Adolescence is usually the age where people are neither children nor adults. It is that unfortunate age when you are either too old or too young. It is when you are maturing against your own will. You’re unwilling to let go of your innocence, yet look forward to adulthood with secret enthusiasm. It is also the age of decisions that affect our future, put our careers at stakes. We’ve got to think of the long run but have fun now also. It’s a confusion filled life, where there are losses at every turn, yet we need to look past them at what lies ahead of us. We make decisions, we make mistakes, we have regrets, and we learn from them.
Well, for me my biggest regret would be opting for Science. This is one mistake that I’ll have to forever live with. It’s on my resume, the header being ‘The World’s Biggest Mistake’. This year has been hell, as you might know with the few hints that I drop of flunking every now and then.
You might have known from the About Me page that I want to become an architect or do something in English. That is a subject that I love, enjoy and want to make my life. Finally coming to the topic, despite being at the tender age of sixteen, I had an epiphany yesterday.
I realized (and I deeply credit Adi and Amelia for this) what I want to do. I don’t want to comply to the set, defined professions of the world.

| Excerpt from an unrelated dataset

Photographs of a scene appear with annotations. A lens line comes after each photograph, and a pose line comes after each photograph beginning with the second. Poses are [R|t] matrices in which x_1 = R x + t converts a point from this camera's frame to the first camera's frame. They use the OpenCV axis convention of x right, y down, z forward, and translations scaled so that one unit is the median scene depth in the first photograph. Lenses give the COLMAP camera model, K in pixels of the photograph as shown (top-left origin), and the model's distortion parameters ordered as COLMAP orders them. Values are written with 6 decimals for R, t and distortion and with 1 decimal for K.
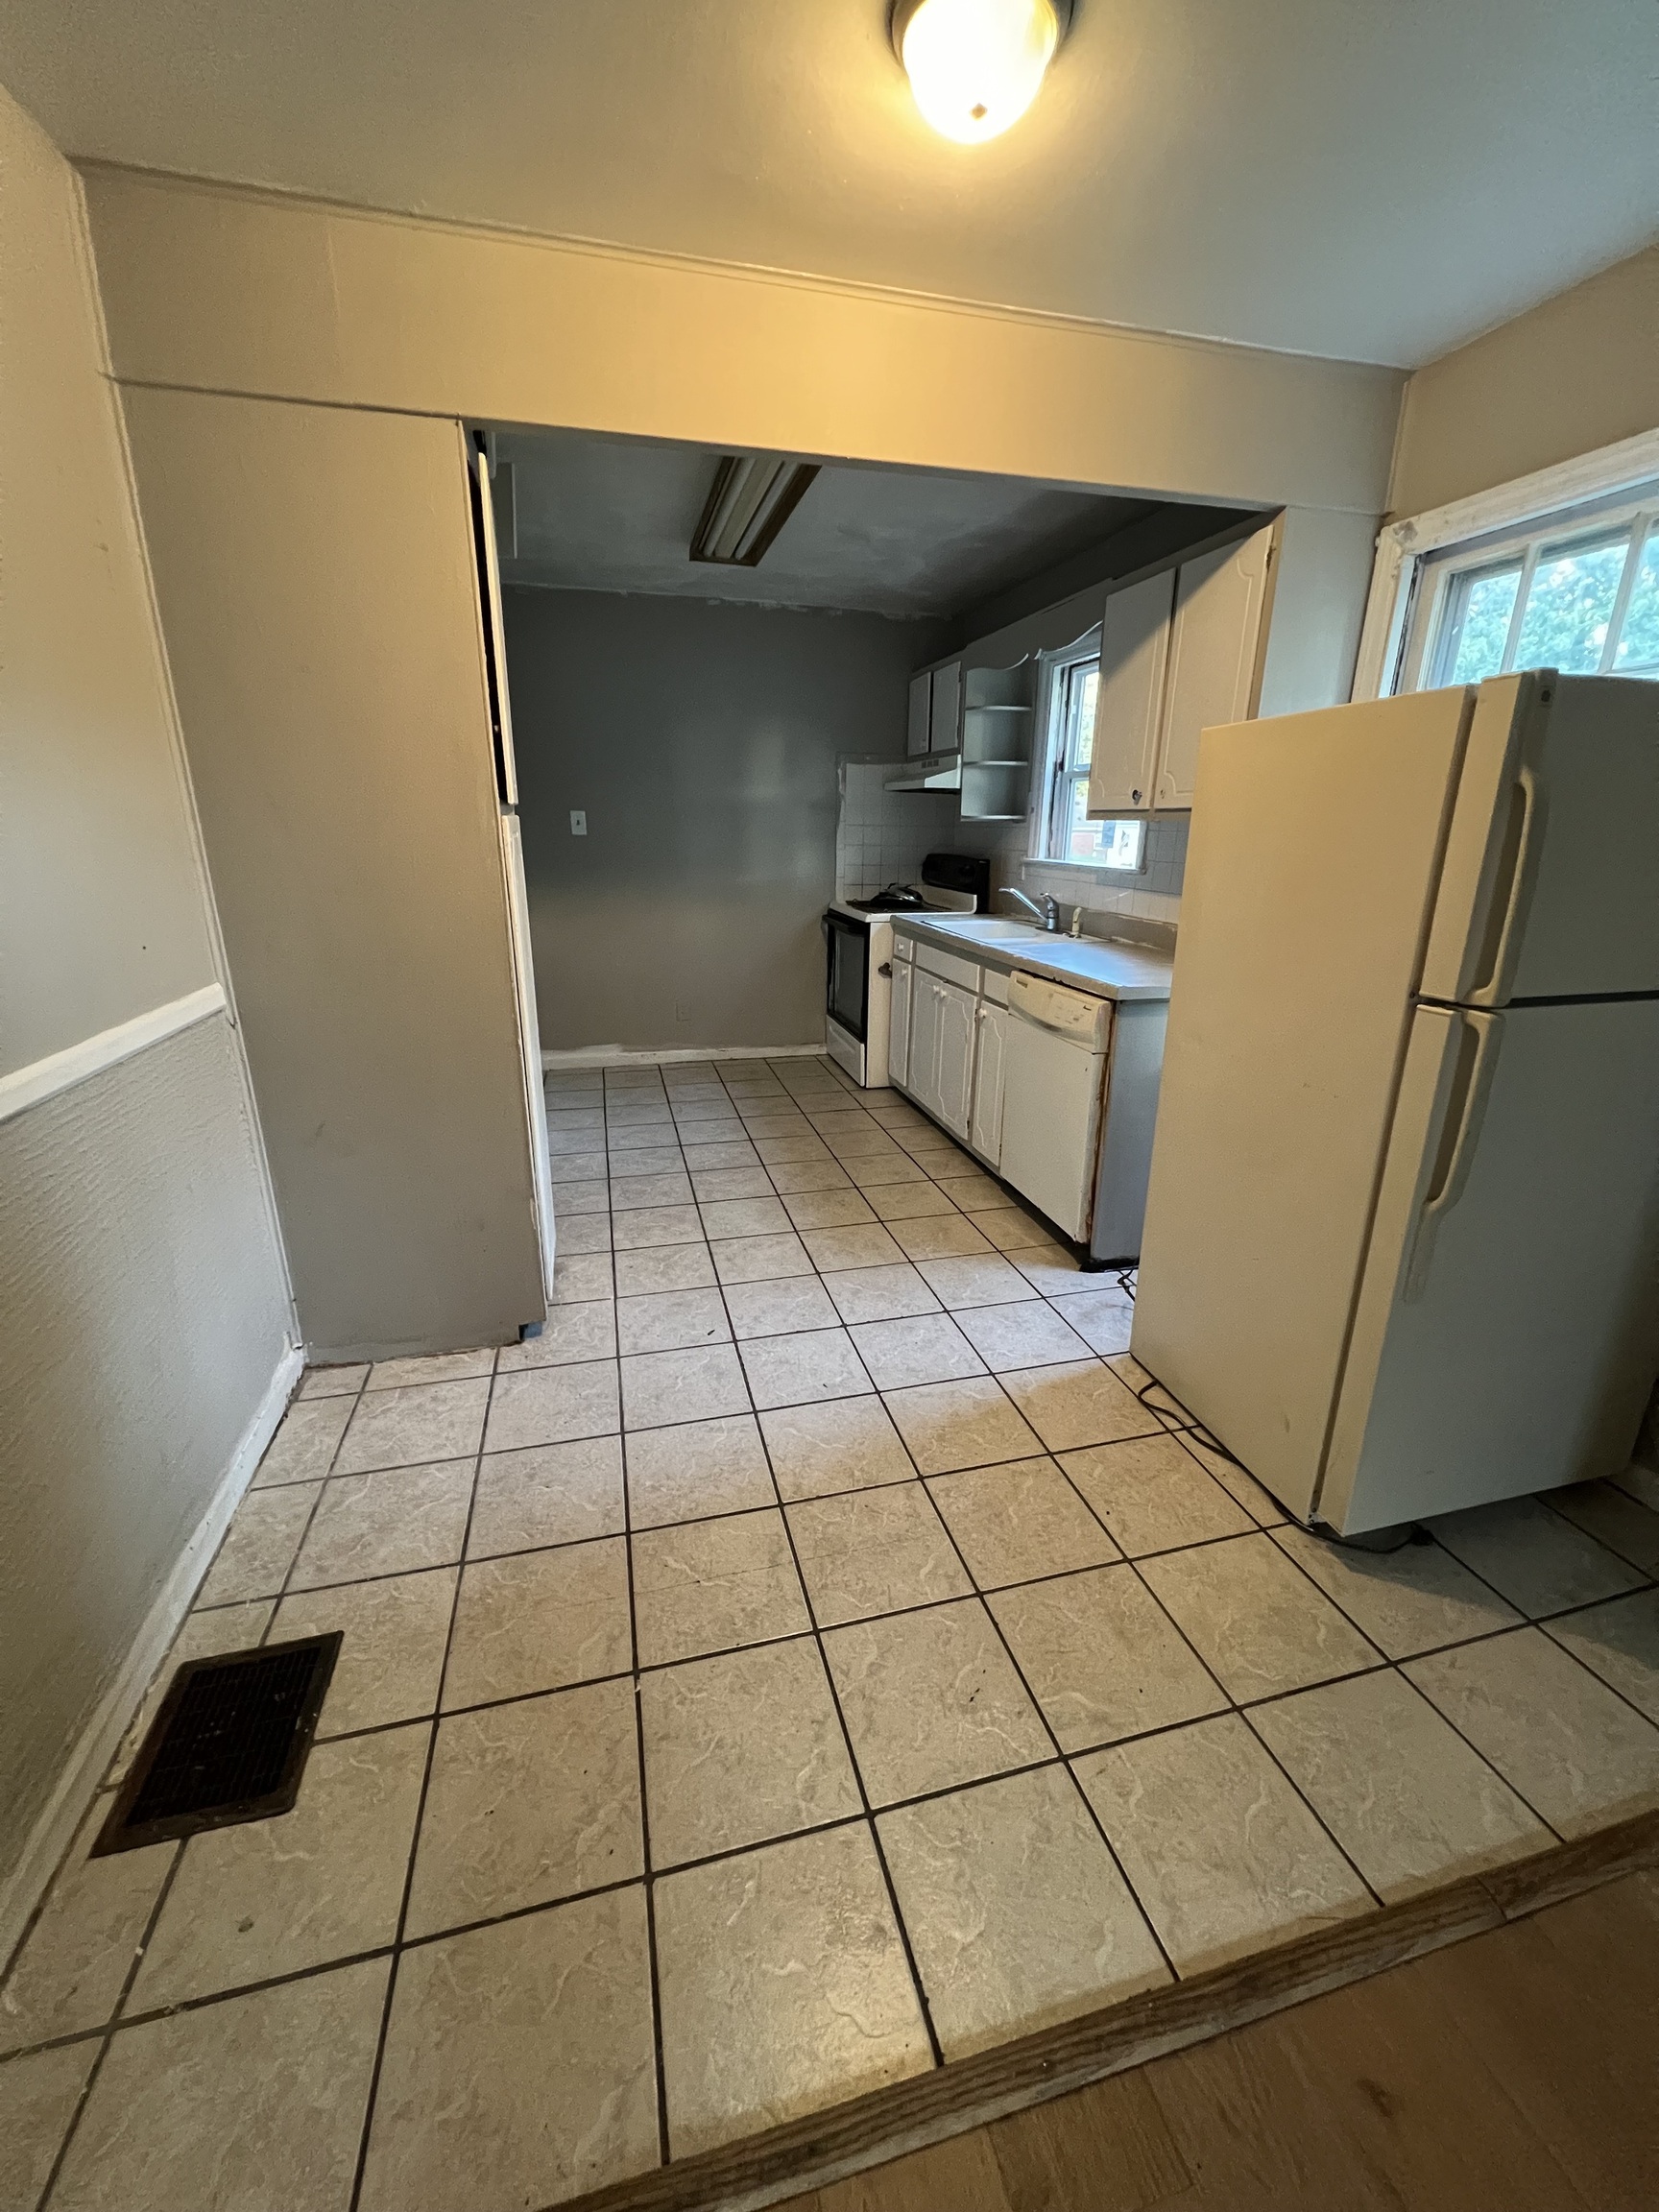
lens RADIAL K [[893.7, 0, 831.6], [0, 893.7, 1098.6], [0, 0, 1]] dist [-0.001627, -0.000235]
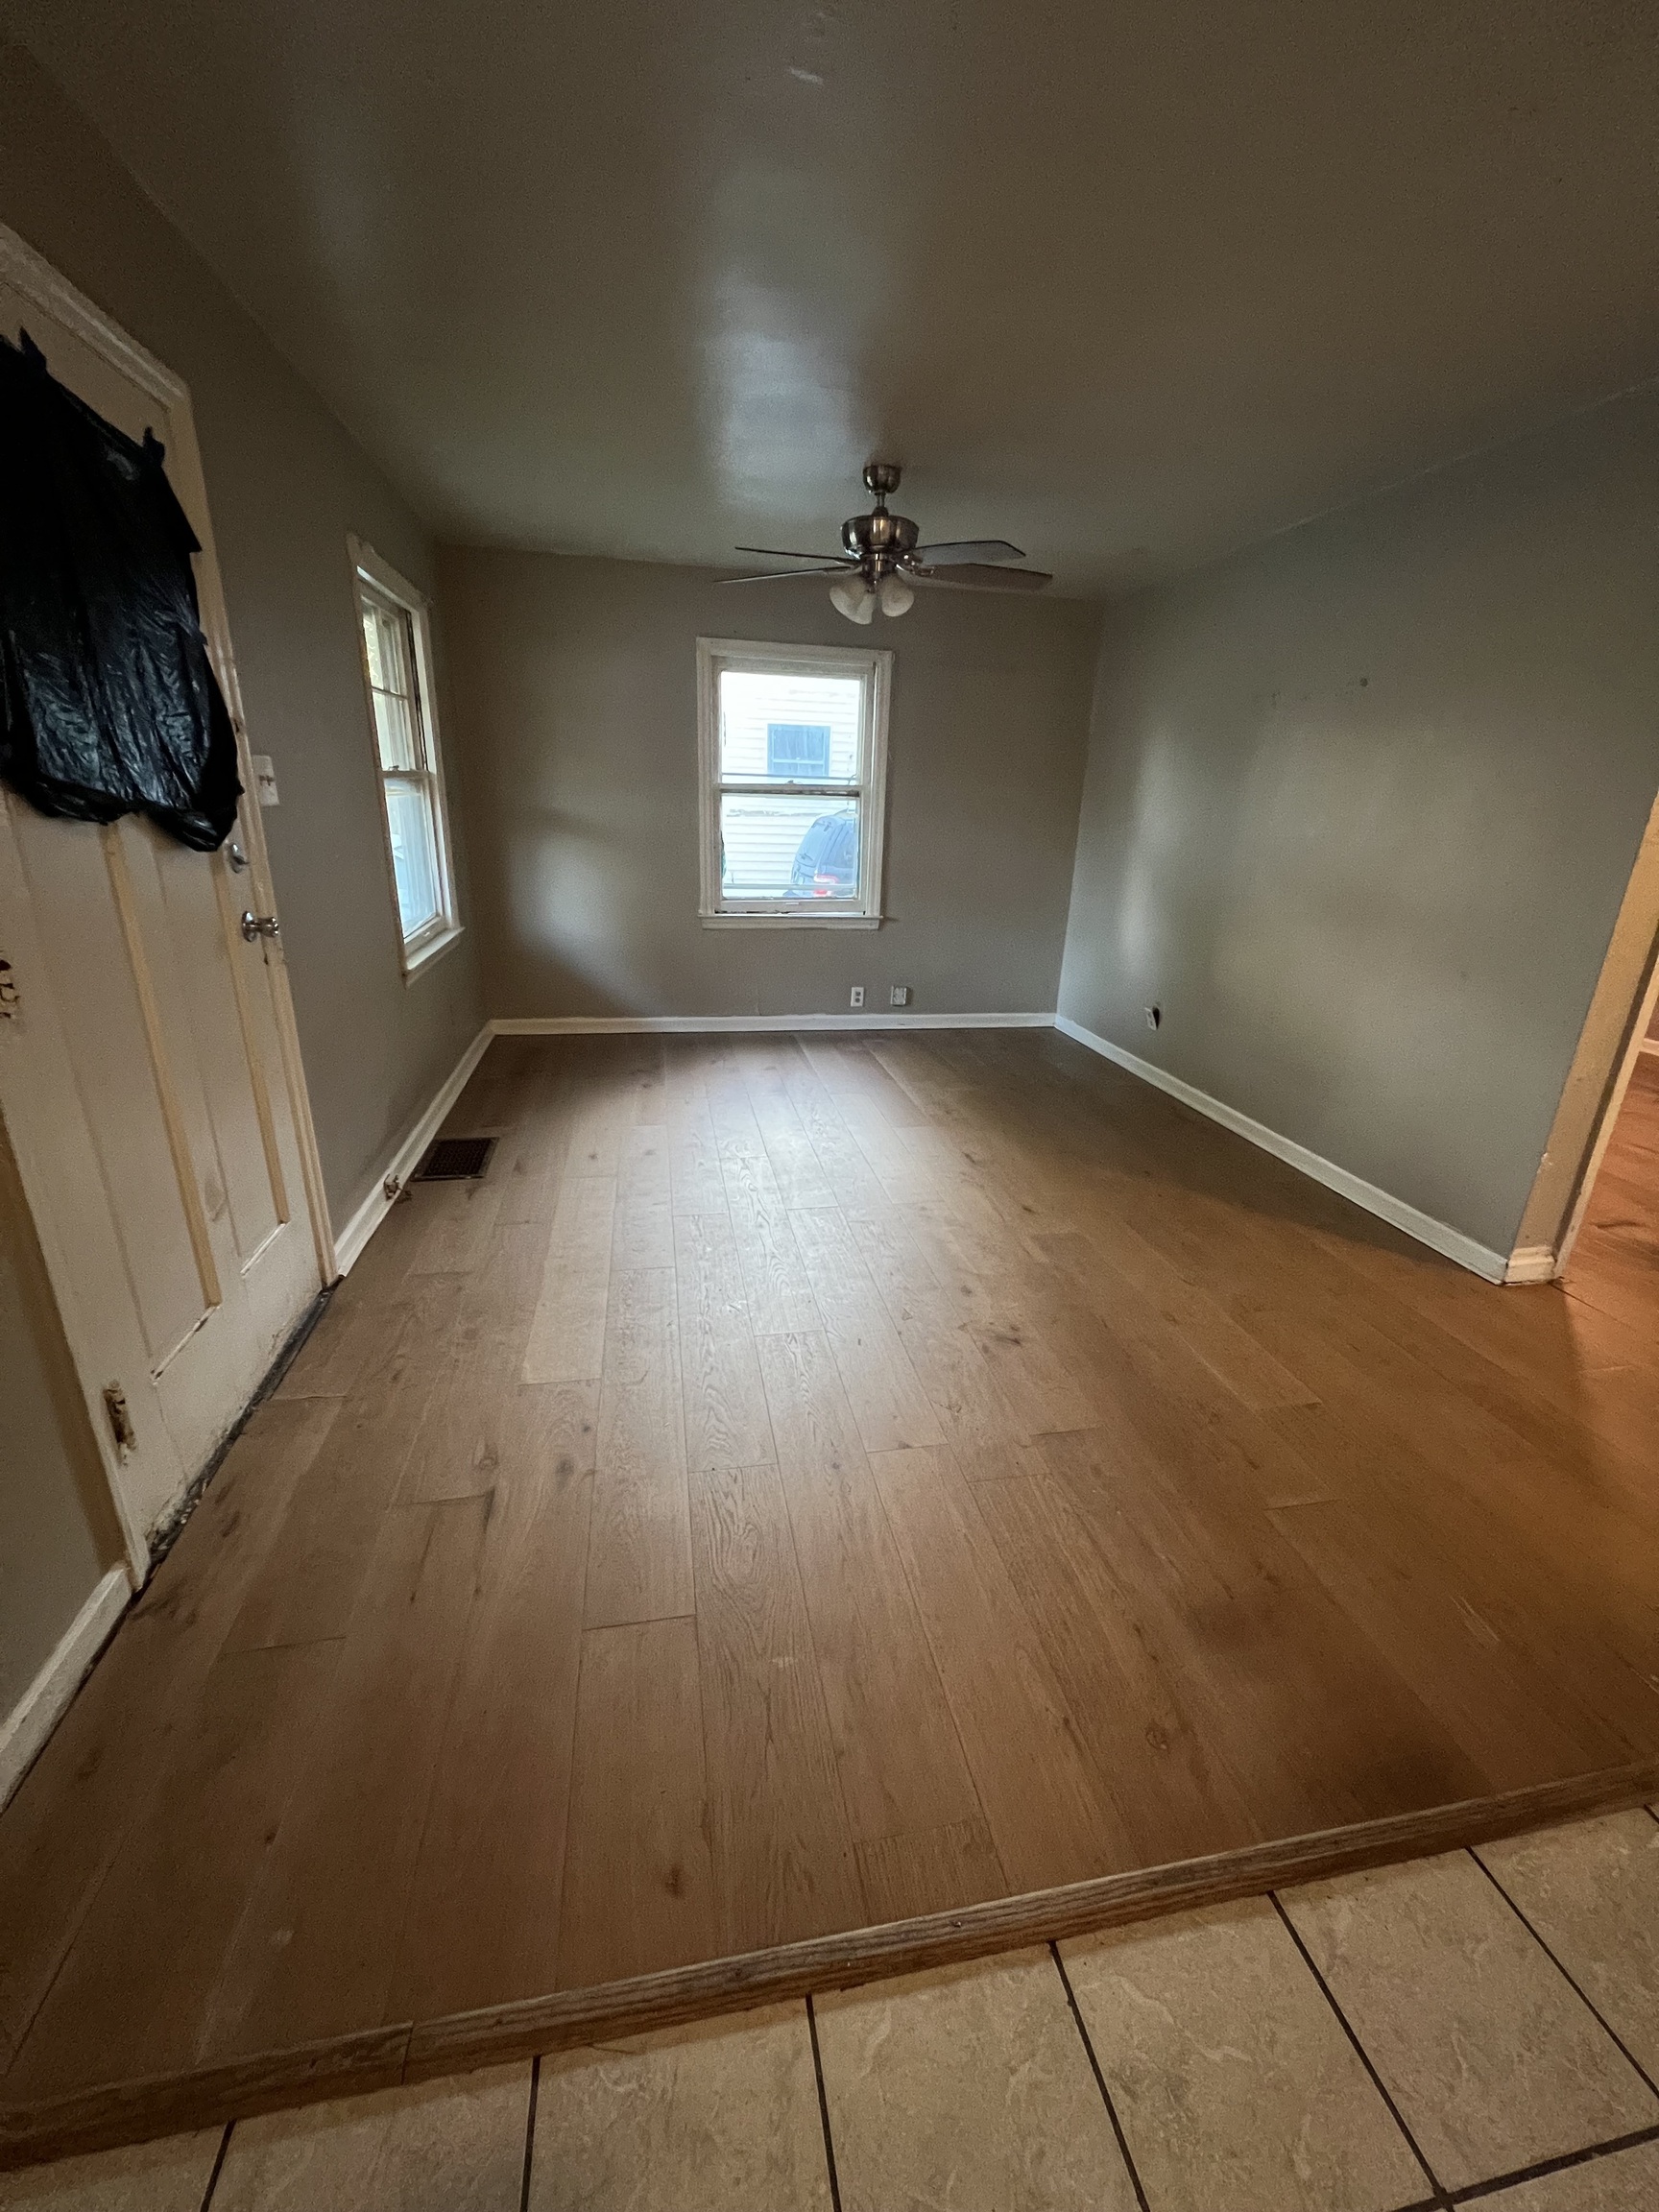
lens RADIAL K [[893.7, 0, 830.8], [0, 893.7, 1104.9], [0, 0, 1]] dist [-0.001627, -0.000235]
pose [[-0.996812, -0.065764, 0.045183, 0.375616], [-0.026260, 0.805120, 0.592530, -0.356564], [-0.075344, 0.589454, -0.804280, 1.176776]]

I want to do what I love, what I am good at, what I feel brings me joy more than my birthday. I want to read and I want to write.
I was surfing through Amelia’s blog yesterday where she was ranting (?) about the amount of work load she has for her final semester, and let me remind you that it was the eve of my chemistry exam and I couldn’t concentrate, when I wondered how amazing it would be to read books and give papers based on them rather that do rubbish that probably won’t help me anyway. I thought of all the books I can read and all the extra papers I can turn in, crediting my love of books, when now, I am barely passing.
Books have amazed me since a young age. They’ve always been my escape, my companions and partially responsible for the crazy love that I now seem to have for English as a subject. They’ve been the most loyal, honest, and understanding friends that I’ve ever had. For more, see Books.
They say, you’re the luckiest person if your best friend is your lover, because he understands you at a level that others fail at. I reckon I’ll be pretty damn lucky if I can marry my best friends, my books?
I love writing and reading. I’ve fervent passion for both. It is a trigger to my imagination. It forces my to push myself beyond normal, and explore the world real, wild, world as it lays ahead of me. The idea of having books to read and doing what I love makes my heart beat faster. Nothing is better when you are curled up n your blanket and you’re in some fantasy world with really, really great people. My heart literally burst with joy when I came to terms with this new revelation, and now I’d like to think that there is no stopping me from what I want to do.
I got an epiphany in the cacophony, and now, I’m not going to let my brain rule over my heart. I know what I want, and I’m going to get it. I’m going to marry my books.